Some previous studies have shown that since symptoms do not correlate well with OSA severity as defined by the AHI, a number of tools based on symptoms and physiology of OSA have emerged. EDS is a commonly reported non-AHI measure in the OSA literature43,44 and may contribute to an increase in cerebrovascular diseases, cardiovascular disease, motor vehicle accidents and occupational injuries3,45,46. A recent study showed that patients with EDS had higher rates of major adverse cardiac events and reinfarction than those without EDS in post-myocardial infarction patients3. The presence of EDS in individuals with moderate and severe OSA was associated with a higher risk of major adverse cardiac events than the risk among those without EDS and may be an independent prognostic factor. Furthermore, EDS is often utilized to evaluate whether CPAP and surgery therapy have curative effects and improve quality of life44,47,48. Therefore, our study evaluated the differences between AHT% and the AHI in EDS and non-EDS groups and assessed which one had closer correlation with EDS. The results were consistent with previous studies, the EDS group (ESS ≥ 11) had a significantly higher AHT%, but the AHI did not increase significantly. As shown in Table 1, the ESS did not increase significantly in patients with severe OSA compared to those with mild-to-moderate OSA. In short, AHT% is superior to the AHI for predicting EDS.

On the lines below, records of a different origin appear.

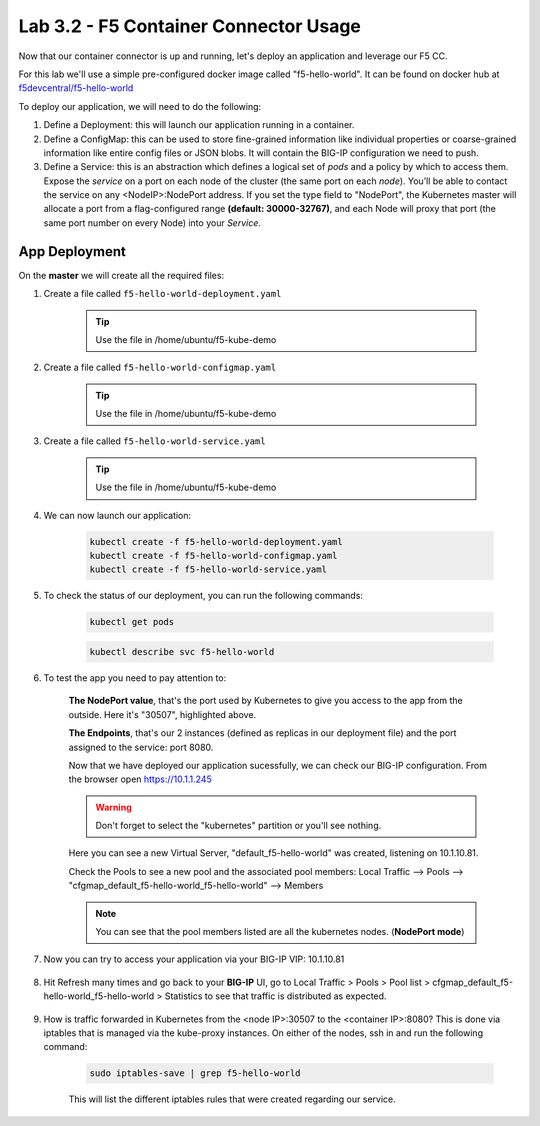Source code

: Lab 3.2 - F5 Container Connector Usage
======================================

Now that our container connector is up and running, let's deploy an application and leverage our F5 CC.

For this lab we'll use a simple pre-configured docker image called "f5-hello-world". It can be found on docker hub at `f5devcentral/f5-hello-world <https://hub.docker.com/r/f5devcentral/f5-hello-world/>`_

To deploy our application, we will need to do the following:

#. Define a Deployment: this will launch our application running in a container.

#. Define a ConfigMap: this can be used to store fine-grained information like individual properties or coarse-grained information like entire config files or JSON blobs. It will contain the BIG-IP configuration we need to push.

#. Define a Service: this is an abstraction which defines a logical set of *pods* and a policy by which to access them. Expose the *service* on a port on each node of the cluster (the same port on each *node*). You’ll be able to contact the service on any <NodeIP>:NodePort address. If you set the type field to "NodePort", the Kubernetes master will allocate a port from a flag-configured range **(default: 30000-32767)**, and each Node will proxy that port (the same port number on every Node) into your *Service*.

App Deployment
--------------

On the **master** we will create all the required files:

#. Create a file called ``f5-hello-world-deployment.yaml``

    .. tip:: Use the file in /home/ubuntu/f5-kube-demo

    .. literalinclude:: ../../../kubernetes/f5-hello-world-deployment.yaml
        :language: yaml
        :linenos:
        :emphasize-lines: 2,14

#. Create a file called ``f5-hello-world-configmap.yaml``

    .. tip:: Use the file in /home/ubuntu/f5-kube-demo

    .. literalinclude:: ../../../kubernetes/f5-hello-world-configmap.yaml
        :language: yaml
        :linenos:
        :emphasize-lines: 2,9,16,18

#. Create a file called ``f5-hello-world-service.yaml``

    .. tip:: Use the file in /home/ubuntu/f5-kube-demo

    .. literalinclude:: ../../../kubernetes/f5-hello-world-service.yaml
        :language: yaml
        :linenos:
        :emphasize-lines: 2,12

#. We can now launch our application:

    .. code-block:: bash

        kubectl create -f f5-hello-world-deployment.yaml
        kubectl create -f f5-hello-world-configmap.yaml
        kubectl create -f f5-hello-world-service.yaml

    .. image:: images/f5-container-connector-launch-app.png
        :align: center

#. To check the status of our deployment, you can run the following commands:

    .. code-block:: bash

        kubectl get pods

    .. image:: images/f5-hello-world-pods.png
        :align: center

    .. code-block:: bash

        kubectl describe svc f5-hello-world
        
    .. image:: images/f5-container-connector-check-app-definition.png
        :align: center

#. To test the app you need to pay attention to:

    **The NodePort value**, that's the port used by Kubernetes to give you access to the app from the outside. Here it's "30507", highlighted above.
    
    **The Endpoints**, that's our 2 instances (defined as replicas in our deployment file) and the port assigned to the service: port 8080.

    Now that we have deployed our application sucessfully, we can check our BIG-IP configuration.  From the browser open https://10.1.1.245

    .. warning:: Don't forget to select the "kubernetes" partition or you'll see nothing.

    Here you can see a new Virtual Server, "default_f5-hello-world" was created, listening on 10.1.10.81.

    .. image:: images/f5-container-connector-check-app-bigipconfig.png
        :align: center

    Check the Pools to see a new pool and the associated pool members: Local Traffic --> Pools --> "cfgmap_default_f5-hello-world_f5-hello-world" --> Members

    .. image:: images/f5-container-connector-check-app-bigipconfig2.png
        :align: center

    .. note:: You can see that the pool members listed are all the kubernetes nodes. (**NodePort mode**)

#. Now you can try to access your application via your BIG-IP VIP: 10.1.10.81

    .. image:: images/f5-container-connector-access-app.png
        :align: center

#. Hit Refresh many times and go back to your **BIG-IP** UI, go to Local Traffic > Pools > Pool list > cfgmap_default_f5-hello-world_f5-hello-world > Statistics to see that traffic is distributed as expected.

    .. image:: images/f5-container-connector-check-app-bigip-stats.png
        :align: center

#. How is traffic forwarded in Kubernetes from the <node IP>:30507 to the <container IP>:8080? This is done via iptables that is managed via the kube-proxy instances. On either of the nodes, ssh in and run the following command:

    .. code-block:: bash

        sudo iptables-save | grep f5-hello-world

    This will list the different iptables rules that were created regarding our service.

    .. image:: images/f5-container-connector-list-frontend-iptables.png
        :align: center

This article has several limitations. First, of the 160 patients who underwent PSG monitoring, 55 underwent sleeve gastrectomy. The incidence of OSA in this population is extremely high, and there may be selection bias. Second, long-term outcomes of OSA, such as cardiovascular risk and mortality, were not followed up. At present, these patients are being followed up regularly, and we will further explore the value of AHT% in long-term outcomes of OSA. Third, because the time span of this study is not too long and the number of cases is limited, the severity of AHT% is not graded to evaluate whether AHT% has more positive significance in guiding treatment.

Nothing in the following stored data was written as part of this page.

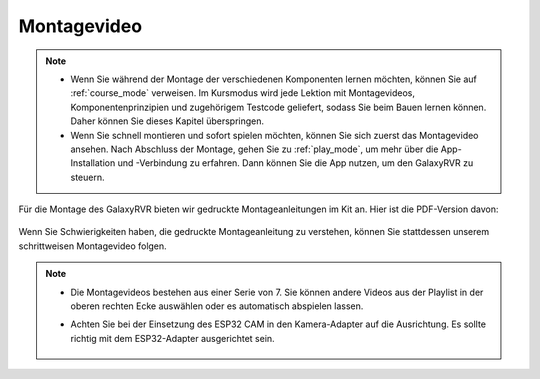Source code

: Montagevideo
=========================

.. note::

    * Wenn Sie während der Montage der verschiedenen Komponenten lernen möchten, können Sie auf :ref:`course_mode` verweisen. Im Kursmodus wird jede Lektion mit Montagevideos, Komponentenprinzipien und zugehörigem Testcode geliefert, sodass Sie beim Bauen lernen können. Daher können Sie dieses Kapitel überspringen.

    * Wenn Sie schnell montieren und sofort spielen möchten, können Sie sich zuerst das Montagevideo ansehen. Nach Abschluss der Montage, gehen Sie zu :ref:`play_mode`, um mehr über die App-Installation und -Verbindung zu erfahren. Dann können Sie die App nutzen, um den GalaxyRVR zu steuern.


Für die Montage des GalaxyRVR bieten wir gedruckte Montageanleitungen im Kit an. Hier ist die PDF-Version davon:

    .. raw:: html
    
        <a href="_static/pdf/z0112v10-a0001012-galaxyrvr.pdf" target="_blank">GalaxyRVR Montageanleitung</a>

Wenn Sie Schwierigkeiten haben, die gedruckte Montageanleitung zu verstehen, können Sie stattdessen unserem schrittweisen Montagevideo folgen.

    .. raw:: html

        <iframe width="600" height="400" src="https://www.youtube.com/embed/videoseries?list=PLwWF-ICTWmB62DgzmHWZwilt0Le4vGFry" title="YouTube video player" frameborder="0" allow="accelerometer; autoplay; clipboard-write; encrypted-media; gyroscope; picture-in-picture; web-share" allowfullscreen></iframe>

.. note::

    * Die Montagevideos bestehen aus einer Serie von 7. Sie können andere Videos aus der Playlist in der oberen rechten Ecke auswählen oder es automatisch abspielen lassen.

    * Achten Sie bei der Einsetzung des ESP32 CAM in den Kamera-Adapter auf die Ausrichtung. Es sollte richtig mit dem ESP32-Adapter ausgerichtet sein.
    
        .. image:: img/esp32_cam_direction.png
            :width: 300
            :align: center

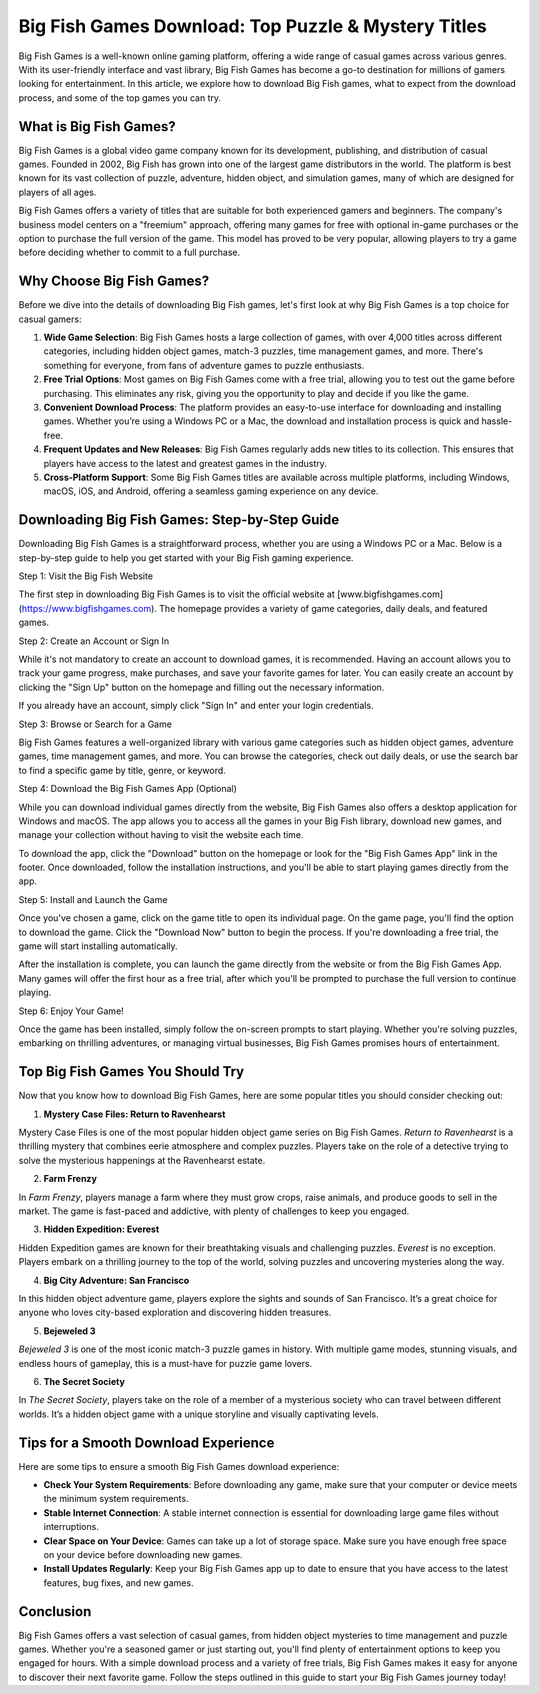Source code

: 
Big Fish Games Download: Top Puzzle & Mystery Titles
===========================================

Big Fish Games is a well-known online gaming platform, offering a wide range of casual games across various genres. With its user-friendly interface and vast library, Big Fish Games has become a go-to destination for millions of gamers looking for entertainment. In this article, we explore how to download Big Fish games, what to expect from the download process, and some of the top games you can try.

.. image:: download.gif
   :alt: My Project Logo
   :width: 400px
   :align: center
   :target: https://i-downloadsoftwares.com/

What is Big Fish Games?
------------------------

Big Fish Games is a global video game company known for its development, publishing, and distribution of casual games. Founded in 2002, Big Fish has grown into one of the largest game distributors in the world. The platform is best known for its vast collection of puzzle, adventure, hidden object, and simulation games, many of which are designed for players of all ages.

Big Fish Games offers a variety of titles that are suitable for both experienced gamers and beginners. The company's business model centers on a "freemium" approach, offering many games for free with optional in-game purchases or the option to purchase the full version of the game. This model has proved to be very popular, allowing players to try a game before deciding whether to commit to a full purchase.

Why Choose Big Fish Games?
---------------------------

Before we dive into the details of downloading Big Fish games, let's first look at why Big Fish Games is a top choice for casual gamers:

1. **Wide Game Selection**: Big Fish Games hosts a large collection of games, with over 4,000 titles across different categories, including hidden object games, match-3 puzzles, time management games, and more. There's something for everyone, from fans of adventure games to puzzle enthusiasts.

2. **Free Trial Options**: Most games on Big Fish Games come with a free trial, allowing you to test out the game before purchasing. This eliminates any risk, giving you the opportunity to play and decide if you like the game.

3. **Convenient Download Process**: The platform provides an easy-to-use interface for downloading and installing games. Whether you’re using a Windows PC or a Mac, the download and installation process is quick and hassle-free.

4. **Frequent Updates and New Releases**: Big Fish Games regularly adds new titles to its collection. This ensures that players have access to the latest and greatest games in the industry.

5. **Cross-Platform Support**: Some Big Fish Games titles are available across multiple platforms, including Windows, macOS, iOS, and Android, offering a seamless gaming experience on any device.

Downloading Big Fish Games: Step-by-Step Guide
---------------------------------------------

Downloading Big Fish Games is a straightforward process, whether you are using a Windows PC or a Mac. Below is a step-by-step guide to help you get started with your Big Fish gaming experience.

Step 1: Visit the Big Fish Website

The first step in downloading Big Fish Games is to visit the official website at [www.bigfishgames.com](https://www.bigfishgames.com). The homepage provides a variety of game categories, daily deals, and featured games.

Step 2: Create an Account or Sign In

While it's not mandatory to create an account to download games, it is recommended. Having an account allows you to track your game progress, make purchases, and save your favorite games for later. You can easily create an account by clicking the "Sign Up" button on the homepage and filling out the necessary information.

If you already have an account, simply click "Sign In" and enter your login credentials.

Step 3: Browse or Search for a Game

Big Fish Games features a well-organized library with various game categories such as hidden object games, adventure games, time management games, and more. You can browse the categories, check out daily deals, or use the search bar to find a specific game by title, genre, or keyword.

Step 4: Download the Big Fish Games App (Optional)

While you can download individual games directly from the website, Big Fish Games also offers a desktop application for Windows and macOS. The app allows you to access all the games in your Big Fish library, download new games, and manage your collection without having to visit the website each time.

To download the app, click the "Download" button on the homepage or look for the "Big Fish Games App" link in the footer. Once downloaded, follow the installation instructions, and you'll be able to start playing games directly from the app.

Step 5: Install and Launch the Game

Once you've chosen a game, click on the game title to open its individual page. On the game page, you'll find the option to download the game. Click the "Download Now" button to begin the process. If you're downloading a free trial, the game will start installing automatically.

After the installation is complete, you can launch the game directly from the website or from the Big Fish Games App. Many games will offer the first hour as a free trial, after which you'll be prompted to purchase the full version to continue playing.

Step 6: Enjoy Your Game!

Once the game has been installed, simply follow the on-screen prompts to start playing. Whether you're solving puzzles, embarking on thrilling adventures, or managing virtual businesses, Big Fish Games promises hours of entertainment.

Top Big Fish Games You Should Try
---------------------------------

Now that you know how to download Big Fish Games, here are some popular titles you should consider checking out:

1. **Mystery Case Files: Return to Ravenhearst**

Mystery Case Files is one of the most popular hidden object game series on Big Fish Games. *Return to Ravenhearst* is a thrilling mystery that combines eerie atmosphere and complex puzzles. Players take on the role of a detective trying to solve the mysterious happenings at the Ravenhearst estate.

2. **Farm Frenzy**

In *Farm Frenzy*, players manage a farm where they must grow crops, raise animals, and produce goods to sell in the market. The game is fast-paced and addictive, with plenty of challenges to keep you engaged.

3. **Hidden Expedition: Everest**

Hidden Expedition games are known for their breathtaking visuals and challenging puzzles. *Everest* is no exception. Players embark on a thrilling journey to the top of the world, solving puzzles and uncovering mysteries along the way.

4. **Big City Adventure: San Francisco**

In this hidden object adventure game, players explore the sights and sounds of San Francisco. It’s a great choice for anyone who loves city-based exploration and discovering hidden treasures.

5. **Bejeweled 3**

*Bejeweled 3* is one of the most iconic match-3 puzzle games in history. With multiple game modes, stunning visuals, and endless hours of gameplay, this is a must-have for puzzle game lovers.

6. **The Secret Society**

In *The Secret Society*, players take on the role of a member of a mysterious society who can travel between different worlds. It’s a hidden object game with a unique storyline and visually captivating levels.

Tips for a Smooth Download Experience
-------------------------------------

Here are some tips to ensure a smooth Big Fish Games download experience:

- **Check Your System Requirements**: Before downloading any game, make sure that your computer or device meets the minimum system requirements.
- **Stable Internet Connection**: A stable internet connection is essential for downloading large game files without interruptions.
- **Clear Space on Your Device**: Games can take up a lot of storage space. Make sure you have enough free space on your device before downloading new games.
- **Install Updates Regularly**: Keep your Big Fish Games app up to date to ensure that you have access to the latest features, bug fixes, and new games.

Conclusion
----------

Big Fish Games offers a vast selection of casual games, from hidden object mysteries to time management and puzzle games. Whether you're a seasoned gamer or just starting out, you'll find plenty of entertainment options to keep you engaged for hours. With a simple download process and a variety of free trials, Big Fish Games makes it easy for anyone to discover their next favorite game. Follow the steps outlined in this guide to start your Big Fish Games journey today!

Although the AHI is less than perfect, it will be difficult to discontinue the widespread application of the AHI in a short period of time because the AHI is too deeply rooted in the field. Every sleep-related parameter has its inherent disadvantages, and it is difficult to have a one-size-fits-all parameter that takes into account all aspects. Perhaps we can refer to the diagnostic criteria for severe pneumonia, which uses all the important factors as evaluation indicators and then evaluates disease severity according to the total score. Further clinical studies may be needed to explore how to integrate related indexes of respiratory events, hypoxaemia, the distribution of the events and other indicators.

We present a novel parameter, AHT%, to evaluate nocturnal hypoxaemia and EDS in OSA patients. AHT% takes into account the total duration of apnoeas and hypopnoeas in OSA patients, and partially compensates for the shortcomings of the AHI. The results reveal that AHT% is better than the AHI for assessing nocturnal hypoxaemia and EDS. This paper does not overrule the role of the AHI, but suggests that AHT% reflect different characteristics associated with OSA from a new perspective.